(Extracted data Opens)
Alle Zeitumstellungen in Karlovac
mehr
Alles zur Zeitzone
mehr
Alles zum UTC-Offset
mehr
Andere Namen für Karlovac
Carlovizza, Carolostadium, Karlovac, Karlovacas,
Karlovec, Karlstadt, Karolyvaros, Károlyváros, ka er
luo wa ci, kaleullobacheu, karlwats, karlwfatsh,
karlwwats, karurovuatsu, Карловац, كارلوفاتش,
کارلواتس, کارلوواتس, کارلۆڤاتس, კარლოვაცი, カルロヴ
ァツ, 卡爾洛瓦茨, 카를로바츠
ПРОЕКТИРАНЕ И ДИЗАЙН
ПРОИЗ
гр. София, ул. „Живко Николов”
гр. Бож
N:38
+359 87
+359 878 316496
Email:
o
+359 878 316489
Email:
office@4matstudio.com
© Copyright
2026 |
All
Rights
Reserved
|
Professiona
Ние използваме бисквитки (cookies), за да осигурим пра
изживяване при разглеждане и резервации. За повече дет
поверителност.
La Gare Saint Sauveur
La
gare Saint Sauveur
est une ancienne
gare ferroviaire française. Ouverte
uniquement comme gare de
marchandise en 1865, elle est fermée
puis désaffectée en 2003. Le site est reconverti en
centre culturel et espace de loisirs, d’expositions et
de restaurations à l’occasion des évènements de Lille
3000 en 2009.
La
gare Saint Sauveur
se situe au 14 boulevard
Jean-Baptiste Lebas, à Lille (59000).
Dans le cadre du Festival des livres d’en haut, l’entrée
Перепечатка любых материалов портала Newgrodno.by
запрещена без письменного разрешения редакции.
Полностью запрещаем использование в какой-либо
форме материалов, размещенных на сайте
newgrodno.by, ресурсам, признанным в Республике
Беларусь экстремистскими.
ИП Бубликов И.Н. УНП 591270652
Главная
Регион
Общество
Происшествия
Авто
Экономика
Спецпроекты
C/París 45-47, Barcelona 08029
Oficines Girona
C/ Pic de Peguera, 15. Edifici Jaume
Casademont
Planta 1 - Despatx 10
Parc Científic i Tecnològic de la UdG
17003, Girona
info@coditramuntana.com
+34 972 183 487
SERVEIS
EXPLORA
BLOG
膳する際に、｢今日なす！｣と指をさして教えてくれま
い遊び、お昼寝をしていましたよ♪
(Extracted data Closes)
> Task directions: Extract the text from every entry above. Reproduce each line verbatim, in its original order.

> Solution for this task:
Alle Zeitumstellungen in Karlovac
mehr
Alles zur Zeitzone
mehr
Alles zum UTC-Offset
mehr
Andere Namen für Karlovac
Carlovizza, Carolostadium, Karlovac, Karlovacas,
Karlovec, Karlstadt, Karolyvaros, Károlyváros, ka er
luo wa ci, kaleullobacheu, karlwats, karlwfatsh,
karlwwats, karurovuatsu, Карловац, كارلوفاتش,
کارلواتس, کارلوواتس, کارلۆڤاتس, კარლოვაცი, カルロヴ
ァツ, 卡爾洛瓦茨, 카를로바츠
ПРОЕКТИРАНЕ И ДИЗАЙН
ПРОИЗ
гр. София, ул. „Живко Николов”
гр. Бож
N:38
+359 87
+359 878 316496
Email:
o
+359 878 316489
Email:
office@4matstudio.com
© Copyright
2026 |
All
Rights
Reserved
|
Professiona
Ние използваме бисквитки (cookies), за да осигурим пра
изживяване при разглеждане и резервации. За повече дет
поверителност.
La Gare Saint Sauveur
La
gare Saint Sauveur
est une ancienne
gare ferroviaire française. Ouverte
uniquement comme gare de
marchandise en 1865, elle est fermée
puis désaffectée en 2003. Le site est reconverti en
centre culturel et espace de loisirs, d’expositions et
de restaurations à l’occasion des évènements de Lille
3000 en 2009.
La
gare Saint Sauveur
se situe au 14 boulevard
Jean-Baptiste Lebas, à Lille (59000).
Dans le cadre du Festival des livres d’en haut, l’entrée
Перепечатка любых материалов портала Newgrodno.by
запрещена без письменного разрешения редакции.
Полностью запрещаем использование в какой-либо
форме материалов, размещенных на сайте
newgrodno.by, ресурсам, признанным в Республике
Беларусь экстремистскими.
ИП Бубликов И.Н. УНП 591270652
Главная
Регион
Общество
Происшествия
Авто
Экономика
Спецпроекты
C/París 45-47, Barcelona 08029
Oficines Girona
C/ Pic de Peguera, 15. Edifici Jaume
Casademont
Planta 1 - Despatx 10
Parc Científic i Tecnològic de la UdG
17003, Girona
info@coditramuntana.com
+34 972 183 487
SERVEIS
EXPLORA
BLOG
膳する際に、｢今日なす！｣と指をさして教えてくれま
い遊び、お昼寝をしていましたよ♪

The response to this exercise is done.